I raised the topic of Philip Roth and LA told me the story that he was among a panel of three judges awarding the Pulitzer or some such equally prestigious prize. The other two judges were Philip Roth and Elizabeth Janeway. LA's assessment of six candidates in his favored order was countered by Roth's assessment putting the six choices in the exact opposite order. Thus, LA said, Elizabeth actually got to choose the winner. Philip insisted that his votes counted for more because he was "the most important writer." LA countered with, "We all think that about ourselves but we're not supposed to say it."
He reminisced about an old acquaintance, whose name I don't remember him having mentioned, who had been the great-great-grandson of Clement Moore (author of Twas the Night Before Christmas and friend of Da Ponte in New York in the early 19th century) and at the same time the grandson of Joseph Pulitzer. The acquaintance one day pulled his car onto the middle of the George Washington Bridge, stopped the car, and deliberately jumped to his death into the Hudson below. Lorenzo Da Ponte (10 March 1749 - 17 August 1838) had of course been Mozart's librettist in Vienna in the 1780s for that composer's most famous operas, The Marriage of Figaro, Don Giovanni, and Cosi Fan Tutte. But various European imbroglios had forced Da Ponte to flee to the New World and he spent the rest of his life in New York City, teaching Italian at Columbia College (later "University") and founding an Italian-language opera company.
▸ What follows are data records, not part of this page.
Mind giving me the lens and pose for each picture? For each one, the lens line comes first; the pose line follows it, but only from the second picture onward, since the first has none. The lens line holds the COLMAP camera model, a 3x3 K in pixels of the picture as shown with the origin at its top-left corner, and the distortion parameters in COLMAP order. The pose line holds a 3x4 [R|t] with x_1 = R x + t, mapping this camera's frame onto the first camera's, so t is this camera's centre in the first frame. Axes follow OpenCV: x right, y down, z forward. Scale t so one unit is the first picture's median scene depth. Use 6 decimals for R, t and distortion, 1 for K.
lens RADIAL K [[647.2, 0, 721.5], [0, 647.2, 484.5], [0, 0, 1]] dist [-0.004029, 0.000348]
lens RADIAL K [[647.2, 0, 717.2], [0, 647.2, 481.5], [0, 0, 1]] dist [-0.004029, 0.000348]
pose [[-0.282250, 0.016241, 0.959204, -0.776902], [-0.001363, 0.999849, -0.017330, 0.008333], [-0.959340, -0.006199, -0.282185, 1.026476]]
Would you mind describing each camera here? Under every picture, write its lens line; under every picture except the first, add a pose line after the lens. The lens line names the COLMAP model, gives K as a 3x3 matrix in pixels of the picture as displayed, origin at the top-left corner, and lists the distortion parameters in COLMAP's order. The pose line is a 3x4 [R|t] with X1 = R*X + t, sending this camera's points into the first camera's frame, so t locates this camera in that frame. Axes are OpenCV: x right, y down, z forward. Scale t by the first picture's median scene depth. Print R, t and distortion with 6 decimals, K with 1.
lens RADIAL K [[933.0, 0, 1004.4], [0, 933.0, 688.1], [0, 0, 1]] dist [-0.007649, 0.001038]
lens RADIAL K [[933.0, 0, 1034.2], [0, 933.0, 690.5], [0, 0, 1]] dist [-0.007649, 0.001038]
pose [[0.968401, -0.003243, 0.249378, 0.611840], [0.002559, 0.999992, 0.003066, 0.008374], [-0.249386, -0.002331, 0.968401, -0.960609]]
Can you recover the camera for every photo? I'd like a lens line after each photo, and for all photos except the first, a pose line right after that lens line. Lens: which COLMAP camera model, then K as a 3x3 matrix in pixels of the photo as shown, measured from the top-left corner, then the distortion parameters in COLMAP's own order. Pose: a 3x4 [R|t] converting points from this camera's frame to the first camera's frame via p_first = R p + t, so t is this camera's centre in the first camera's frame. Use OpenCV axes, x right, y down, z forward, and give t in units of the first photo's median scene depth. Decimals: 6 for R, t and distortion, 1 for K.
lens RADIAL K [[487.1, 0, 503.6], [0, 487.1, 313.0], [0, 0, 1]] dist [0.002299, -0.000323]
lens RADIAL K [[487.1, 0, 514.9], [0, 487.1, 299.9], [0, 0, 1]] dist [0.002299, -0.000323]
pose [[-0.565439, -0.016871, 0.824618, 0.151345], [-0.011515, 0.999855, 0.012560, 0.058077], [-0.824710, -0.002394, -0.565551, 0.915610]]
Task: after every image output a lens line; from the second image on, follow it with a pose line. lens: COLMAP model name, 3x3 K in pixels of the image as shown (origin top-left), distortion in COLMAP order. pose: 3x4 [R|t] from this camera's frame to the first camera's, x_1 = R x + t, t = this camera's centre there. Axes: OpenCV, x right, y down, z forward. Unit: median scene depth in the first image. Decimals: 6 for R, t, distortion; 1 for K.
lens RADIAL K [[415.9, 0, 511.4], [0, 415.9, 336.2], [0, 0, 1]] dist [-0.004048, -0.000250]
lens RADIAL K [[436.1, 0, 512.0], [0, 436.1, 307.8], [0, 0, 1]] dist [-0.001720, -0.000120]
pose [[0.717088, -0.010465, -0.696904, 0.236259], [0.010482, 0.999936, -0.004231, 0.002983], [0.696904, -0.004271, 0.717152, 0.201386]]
LA told me that when he was head of the National Institute (later American Academy) of Arts and Letters he insisted that Tom Wolfe be recognized and be elected a member beside people like John Updike, etc., and that despite previous opposition to Wolfe he was indeed elected a member thanks to LA. And finally, when I mentioned my liking for Dorothy Parker's (August 22, 1893 - June 7, 1967) poetry, he said he had met her only once. It was at some kind of public discussion and she spoke so softly and unintelligibly he failed to understand a single word.
Some time later, at home in Texas, I opened a letter from LA. Imagine my gratification when I discovered that LA had sent me a sheaf of foolscap with his notes on it for his next novel. He said that this sort of material was rare since he usually destroyed his notes but seeing my interest he allowed me to possess a bit of Auchinclossiana. After a few years had gone by I wrote him again and asked him which of his recently published books the notes had been part of. He returned my letter to me with an annotated request. His last note to me said, "Send me a copy so I can tell you what it is." When I complete the Auchincloss collection down to the present I'll let my readers know which it was if I can ever decipher LA's hand-writing.